DETROIT (AP) — When the U.S. Census Bureau starts counting people next year in Detroit, obstacles are bound to arise: The city has tens of thousands of vacant houses, sparse internet access and high poverty — factors that will make it the toughest community to tally.
Other Rust Belt towns that have lost population and cities in the Sun Belt with large numbers of immigrants and transplants will pose similar challenges in the nationwide headcount, an Associated Press analysis of government data found.
Nationwide, about a quarter of the population lives in hard-to-count neighborhoods, including a majority of people in Atlanta, Cleveland, Dallas, Los Angeles, Milwaukee, Memphis, Tennessee, and Fresno, California.
Obtaining an accurate count is critical because the census determines the allocation of $1.5 trillion in federal spending and decides which states gain or lose congressional seats.
"There is nothing more important, no higher priority than reaching the hard to count," Census Bureau Director Steven Dillingham told lawmakers this summer.
Detroit's recent resurgence has led to refurbished downtown buildings, new boutique hotels and an invigorated arts community. But the renaissance has done little for residents who live in persistent poverty and harbor lingering mistrust after decades of racial upheaval. The many empty homes are relics of the mass exodus that began in the 1950s and sent Detroit's population plummeting from about 1.8 million to 670,000.
About 86% of Detroit's population lives in hard-to-count neighborhoods, by far the largest proportion of any major U.S. city, the AP analysis found.

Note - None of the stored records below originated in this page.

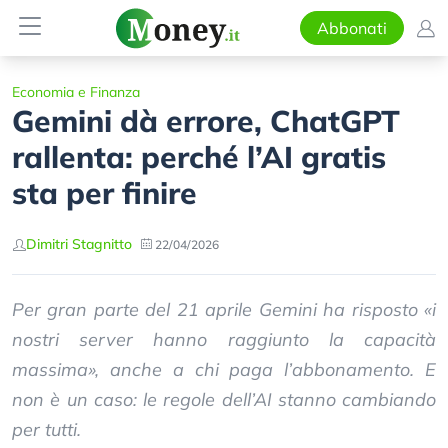
Abbonati
Economia e Finanza
Gemini dà errore, ChatGPT
rallenta: perché l’AI gratis
sta per finire
Dimitri Stagnitto
22/04/2026
Per gran parte del 21 aprile Gemini ha risposto «i
nostri server hanno raggiunto la capacità
massima», anche a chi paga l’abbonamento. E
non è un caso: le regole dell’AI stanno cambiando
per tutti.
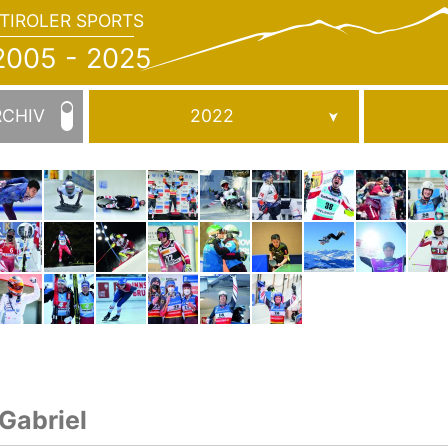
TIROLER SPORTS
JAHRBUCH
2005
005 - 2025
-
2025
RCHIV
2022
Gabriel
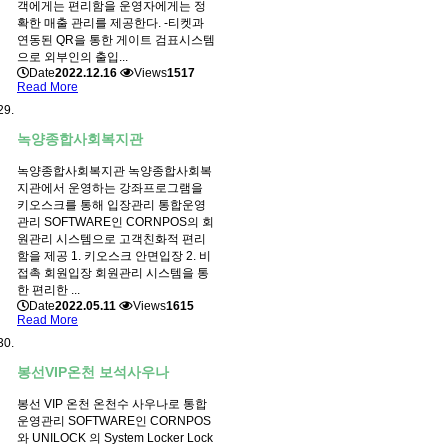
객에게는 편리함을 운영자에게는 정
확한 매출 관리를 제공한다. -티켓과
연동된 QR을 통한 게이트 검표시스템
으로 외부인의 출입...
Date
2022.12.16
Views
1517
Read More
녹양종합사회복지관
녹양종합사회복지관 녹양종합사회복
지관에서 운영하는 강좌프로그램을
키오스크를 통해 입장관리 통합운영
관리 SOFTWARE인 CORNPOS의 회
원관리 시스템으로 고객친화적 편리
함을 제공 1. 키오스크 안면입장 2. 비
접촉 회원입장 회원관리 시스템을 통
한 편리한 ...
Date
2022.05.11
Views
1615
Read More
봉선VIP온천 보석사우나
봉선 VIP 온천 온천수 사우나로 통합
운영관리 SOFTWARE인 CORNPOS
와 UNILOCK 의 System Locker Lock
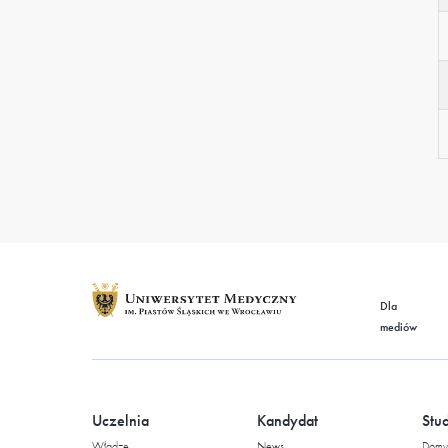
S
Dla
mediów
Uczelnia
Kandydat
Stu
Władze
News
Domy 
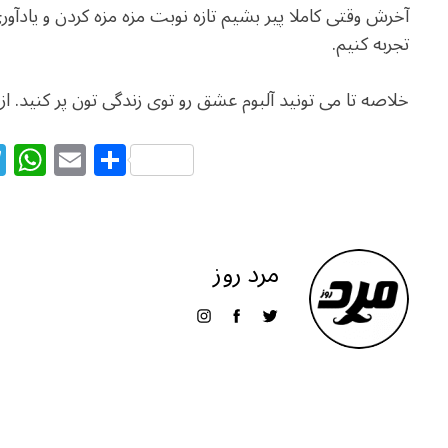
آخرش وقتی کاملا پیر بشیم تازه نوبت مزه مزه کردن و یا
تجربه کنیم.
خلاصه تا می تونید آلبوم عشق رو توی زندگی تون پر کنید. از 
T
W
E
S
el
h
m
h
e
at
ai
ar
g
s
l
e
مرد روز
ra
A
m
p
p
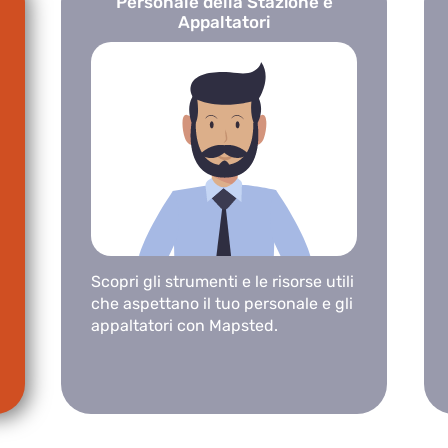
Personale della Stazione e
Appaltatori
Scopri gli strumenti e le risorse utili
che aspettano il tuo personale e gli
appaltatori con Mapsted.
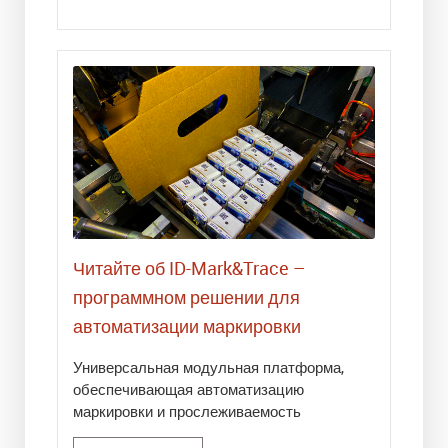
Читайте об ID-Mark&Trace –
программном решении для
автоматизации маркировки
Универсальная модульная платформа,
обеспечивающая автоматизацию
маркировки и прослеживаемость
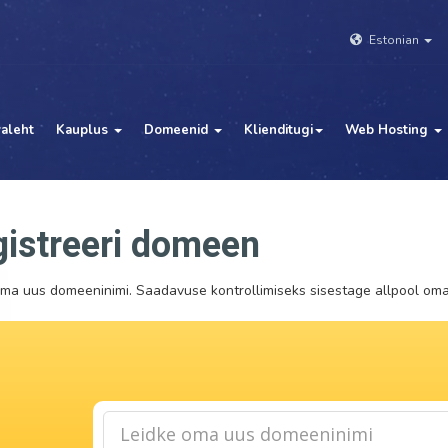
Estonian
aleht
Kauplus
Domeenid
Klienditugi
Web Hosting
istreeri domeen
ma uus domeeninimi. Saadavuse kontrollimiseks sisestage allpool oma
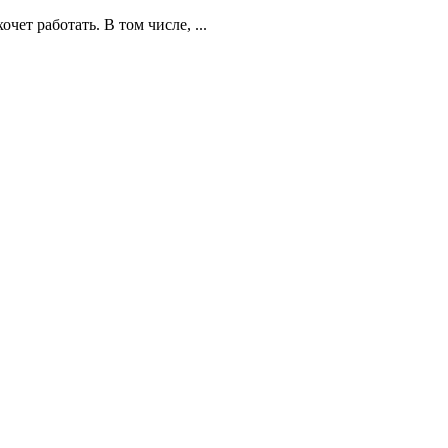
чет работать. В том числе, ...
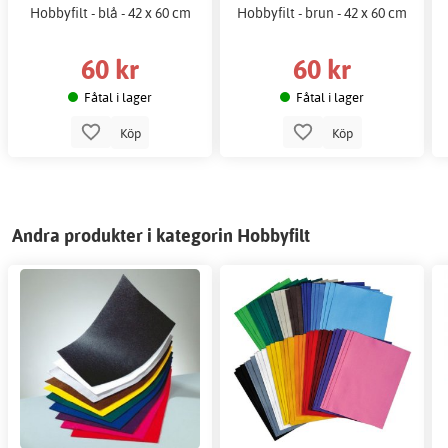
Hobbyfilt - blå - 42 x 60 cm
Hobbyfilt - brun - 42 x 60 cm
60 kr
60 kr
Fåtal i lager
Fåtal i lager
Köp
Köp
Andra produkter i kategorin Hobbyfilt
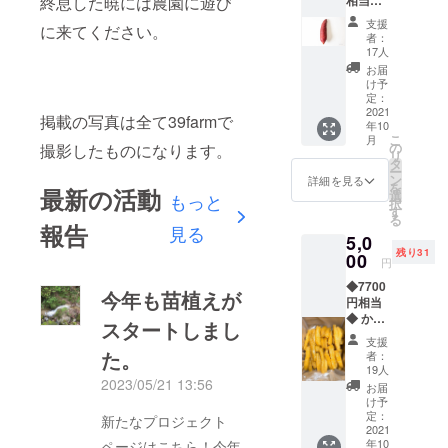
終息した暁には農園に遊び
相当◆
10本を
感謝の
お送り
支援
に来てください。
お手紙
しま
者：
とさつ
す。 ※
17人
まいも
送料込
お届
（紅は
み ※沖
け予
るか）
縄離島
定：
を５キ
2021
除く
掲載の写真は全て39farmで
年10
ロ送付
こ
月
させて
の
撮影したものになります。
リ
いただ
タ
ー
きま
ン
詳細を見る
を
最新の活動
す。 ※
選
もっと
択
送料込
す
る
み ※沖
報告
見る
5,0
縄離島
残り31
除く
00
円
◆7700
今年も苗植えが
円相当
◆ かん
スタートしまし
そう芋
支援
(300g)
た。
者：
19人
2023/05/21 13:56
お届
け予
定：
新たなプロジェクト
2021
年10
ページはこちら！今年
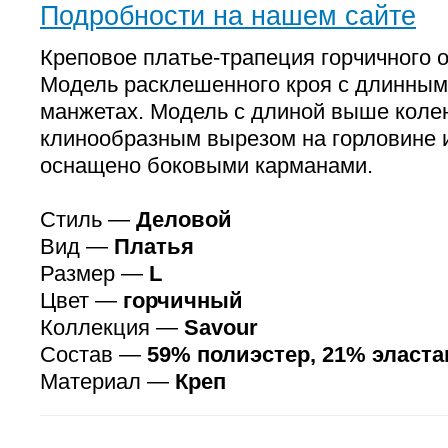
Подробности на нашем сайте
Креповое платье-трапеция горчичного о
Модель расклешенного кроя с длинным
манжетах. Модель с длиной выше коле
клинообразным вырезом на горловине 
оснащено боковыми карманами.
Стиль —
Деловой
Вид —
Платья
Размер —
L
Цвет —
горчичный
Коллекция —
Savour
Состав —
59% полиэстер, 21% эласта
Материал —
Креп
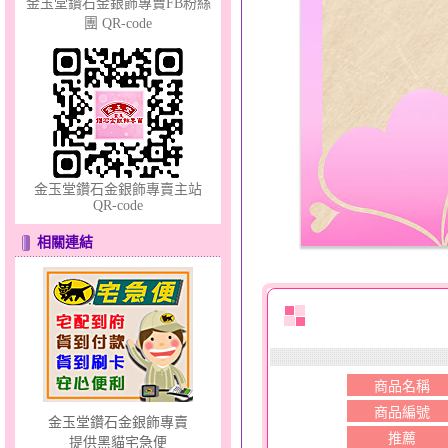
金玉堂鑽石金銀飾專賣FB粉絲
團 QR-code
羽翼～大黃金墜
金玉堂鑽石金銀飾專賣主站
QR-code
相關連結
愛上妳～金銀鋼套鍊
商品名稱
商品編號
金玉堂鑽石金銀飾專賣
推薦
提供黑貓宅急便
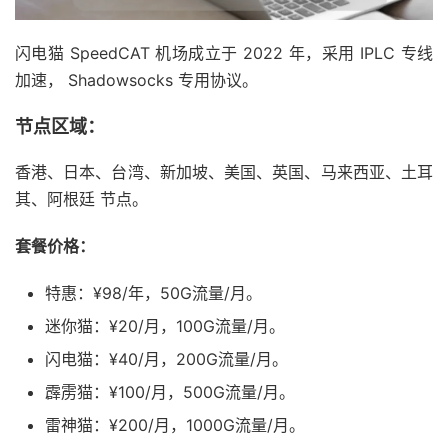
闪电猫 SpeedCAT 机场成立于 2022 年，采用 IPLC 专线
加速， Shadowsocks 专用协议。
节点区域：
香港、日本、台湾、新加坡、美国、英国、马来西亚、土耳
其、阿根廷 节点。
套餐价格：
特惠：¥98/年，50G流量/月。
迷你猫：¥20/月，100G流量/月。
闪电猫：¥40/月，200G流量/月。
霹雳猫：¥100/月，500G流量/月。
雷神猫：¥200/月，1000G流量/月。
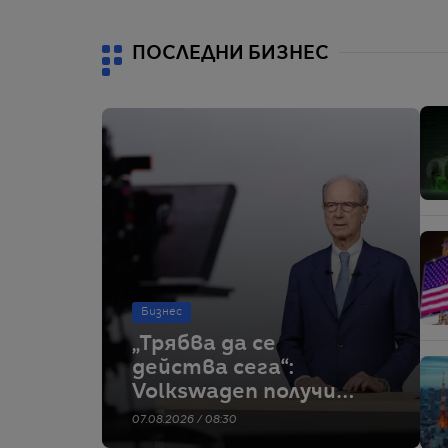
ПОСЛЕДНИ БИЗНЕС
Бизнес
„Трябва да се
действа сега“:
Volkswagen получи
ясен ултиматум от
07.08.2026 / 08:30
фамилния холдинг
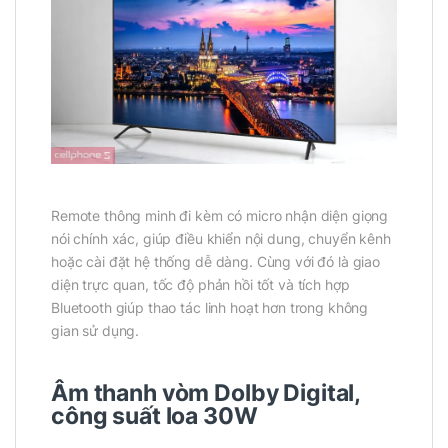
Remote thông minh đi kèm có micro nhận diện giọng
nói chính xác, giúp điều khiển nội dung, chuyển kênh
hoặc cài đặt hệ thống dễ dàng. Cùng với đó là giao
diện trực quan, tốc độ phản hồi tốt và tích hợp
Bluetooth giúp thao tác linh hoạt hơn trong không
gian sử dụng.
Âm thanh vòm Dolby Digital,
công suất loa 30W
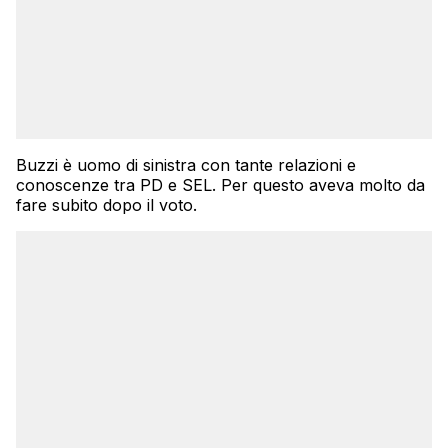
Buzzi è uomo di sinistra con tante relazioni e
conoscenze tra PD e SEL. Per questo aveva molto da
fare subito dopo il voto.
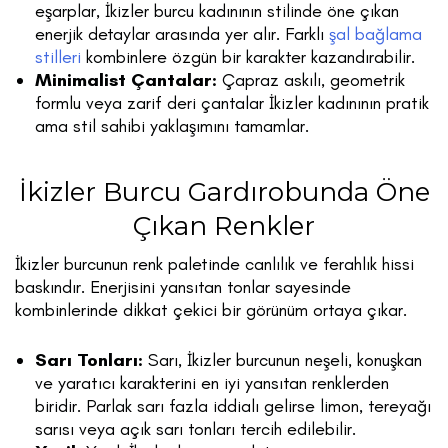
eşarplar, İkizler burcu kadınının stilinde öne çıkan
enerjik detaylar arasında yer alır. Farklı
şal bağlama
stilleri
kombinlere özgün bir karakter kazandırabilir.
Minimalist Çantalar:
Çapraz askılı, geometrik
formlu veya zarif deri çantalar İkizler kadınının pratik
ama stil sahibi yaklaşımını tamamlar.
İkizler Burcu Gardırobunda Öne
Çıkan Renkler
İkizler burcunun renk paletinde canlılık ve ferahlık hissi
baskındır. Enerjisini yansıtan tonlar sayesinde
kombinlerinde dikkat çekici bir görünüm ortaya çıkar.
Sarı Tonları:
Sarı, İkizler burcunun neşeli, konuşkan
ve yaratıcı karakterini en iyi yansıtan renklerden
biridir. Parlak sarı fazla iddialı gelirse limon, tereyağı
sarısı veya açık sarı tonları tercih edilebilir.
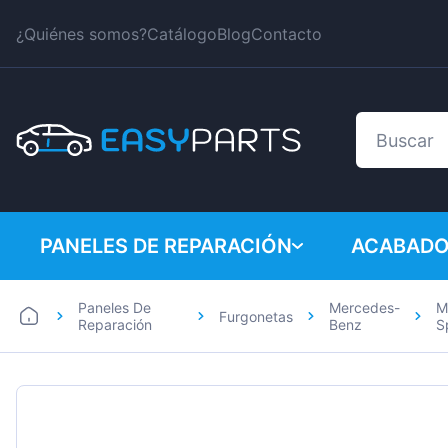
¿Quiénes somos?
Catálogo
Blog
Contacto
PANELES DE REPARACIÓN
ACABADO
Paneles De
Mercedes-
M
Furgonetas
Coches
BMW
Reparación
Benz
S
Furgonetas
Citroen
Dacia
Fiat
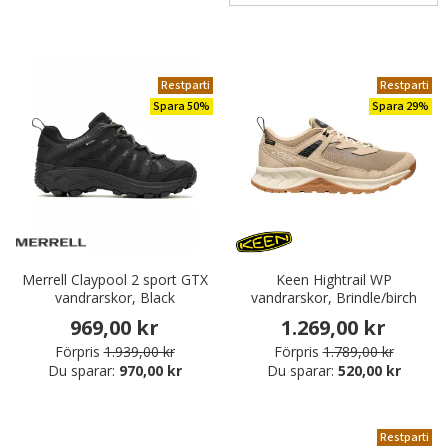
Restparti
Restparti
Spara 50%
Spara 29%
Merrell Claypool 2 sport GTX
Keen Hightrail WP
vandrarskor, Black
vandrarskor, Brindle/birch
969,00 kr
1.269,00 kr
Förpris
1.939,00 kr
Förpris
1.789,00 kr
Du sparar:
970,00 kr
Du sparar:
520,00 kr
Restparti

Annette Brock, who lives northeast of downtown, said some residents see no connection between answering questions from the government and improving their lives.
"Everybody else outside of us gets help before we do," Brock said. "I don't blame nobody if they don't want to participate, or if they don't want to help, or if they don't want to say nothing no more. They're tired of speaking their mind."
Nationwide, the Census Bureau predicts a 60.5% response rate.
About 70% of Detroit residents turned in their 2000 Census forms. That figure fell to 64% a decade later, when the national rate was 74%.
In 2010, 220,000 Detroit residents were living in households that did not fill out questionnaires, costing the city $2,000 to $5,000 annually for every uncounted person, said Victoria Kovari, executive director of Detroit's 2020 Census Campaign.
To get those numbers back up, city census teams have knocked on nearly 130,000 doors in neighborhoods that were undercounted in the last census and spoken with more than 26,000 people. But Kovari is still concerned.
For the first time, the Census Bureau would like respondents to answer questions online, but the agency estimates that 30% of Detroit households lack regular connection to the internet, roughly double the national percentage.
The Census Bureau sends workers to homes that don't respond. In Detroit, that means knocking on doors of vacant houses and houses where residents may not answer.
Almost 80% of Detroit is African American, and observers "know we are going to have an undercount among the black population," said Diana Elliott, an Urban Institute researcher who co-wrote a report this summer that estimated that 900,000 to 4 million people could be missed.
"That puts Detroit at greater risk just because of the demographics," Elliott said.
Researchers have learned that Latinos, African Americans, non-English-speaking immigrants and children under 5 are the hardest to count, along with tribal members, nontraditional families and people with informal living arrangements.